Editorial – The elusive effect of water and sanitation on the global burden of disease. Tropical Medicine and International Health, Feb 2014.
by Wolf-Peter Schmidt, Department of Disease Control, Faculty of Infectious and Tropical Diseases, London School of Hygiene and Tropical Medicine, Keppel St, London WC1E 7HT, UK. Tel.: +44-20-7636 8636, E-mail: Wolf-Peter.Schmidt@lshtm.ac.uk
About 2.5 billion people lack access to improved sanitation, and 1 billion have no access to any form of sanitation (UNICEF 2013). About 780 million people lack access to an improved water source, a figure that is based on a fairly generous definition incorporating little with respect to reliability, proximity and convenience of access (UNICEF 2013).
While the ancient Romans may already have been aware of it (Bradley 2012), water and sanitation came to be regarded as key to improve health in the growing cities of Europe and America in the late 19th and early 20th centuries. A number of notable observational studies were carried out that even with the limited epidemiological tools available at the time all but proved the direct link between water, sanitation and health (Snow 1860; Pringle 1910). By contrast, in the early days of development aid in the post-colonial era, water and sanitation were often not regarded as a health issue, but primarily provided with the aim of making people’s life easier and enable developmental activities. Whoever tried to argue for more investment on health grounds was faced by a lack of epidemiological studies conducted in low-income settings, which led to a renewed interest in research from the 1970s.

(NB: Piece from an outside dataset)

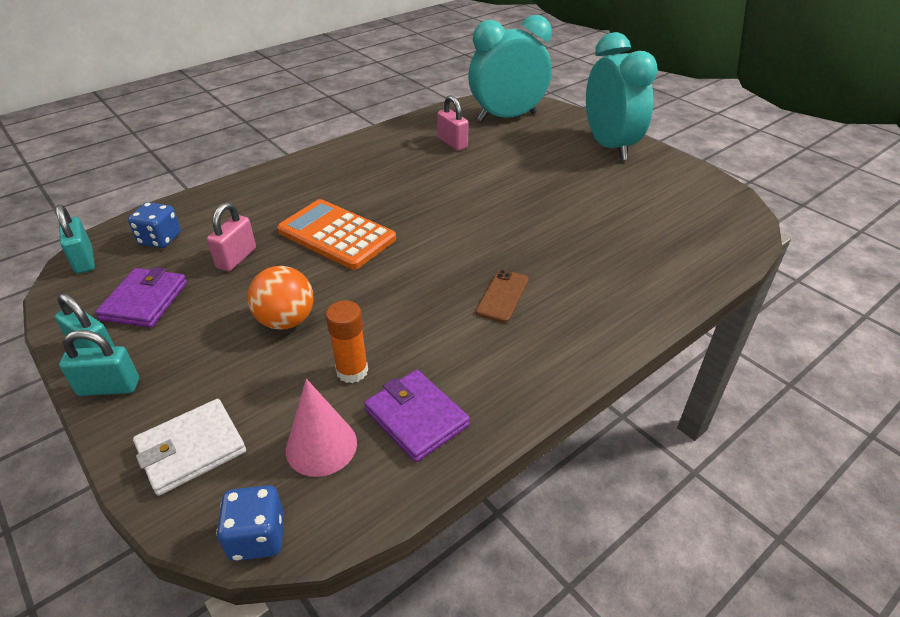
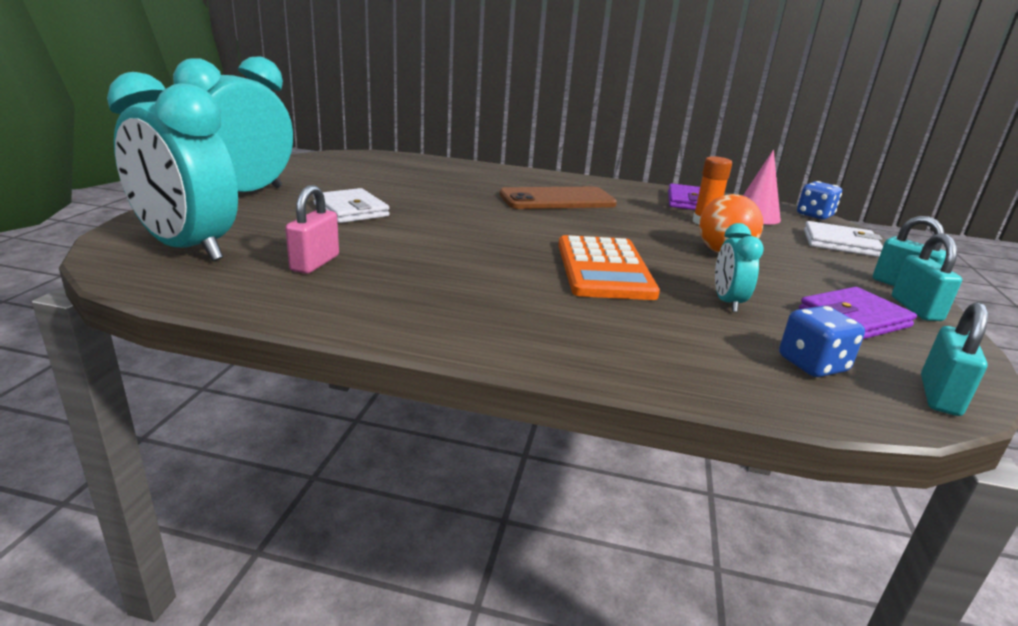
camera: 130 degrees left, 15 degrees down
(236, 258) = (727, 302): pink padlock -> turquoise clock
(503, 296) = (557, 200): brown phone -> brown phone, size x1.82
(543, 176) = (351, 210): none -> white wallet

Simple before/after and case-control studies to evaluate water and sanitation programmes
The studies on water and sanitation conducted in low-income settings since the 1970s were usually simple in design (Rubenstein et al.1969; Aziz et al. 1990; Zhang et al. 2000, 2005; Azurin & Alvero 2007). Typically, a programme to improve water access would be implemented in one or two villages, with latrine construction and some form of hygiene education being provided at the same time. Disease (for example diarrhoea, schistosomiasis or soil-transmitted helminths) would be measured at baseline and then again after the intervention. A couple of not too distant villages with ‘similar socio-economic conditions’ would have been followed up as a control group. Allocation of the intervention was unlikely to be random. Villages might have received the intervention because they had many diseases or were the poorest in the region. They might have been chosen for having been the least or the most accessible, the politically most influential or the most neglected. The commonly small number of allocated villages enabled a close supervision of the intervention, assuring that everything was carried out according to plan. However, the within-village (‘-cluster’) correlation of disease meant that statistically not much could be made of any difference between intervention and control arm if there were <5 or 6 villages on either side. Accounting for the baseline levels of disease allowed strengthening the causal inference (Norman & Schmidt 2011), but only to some extent. Larger, randomised studies were deemed unfeasible given the logistical and engineering complexities involved, and the low budgets available at the time.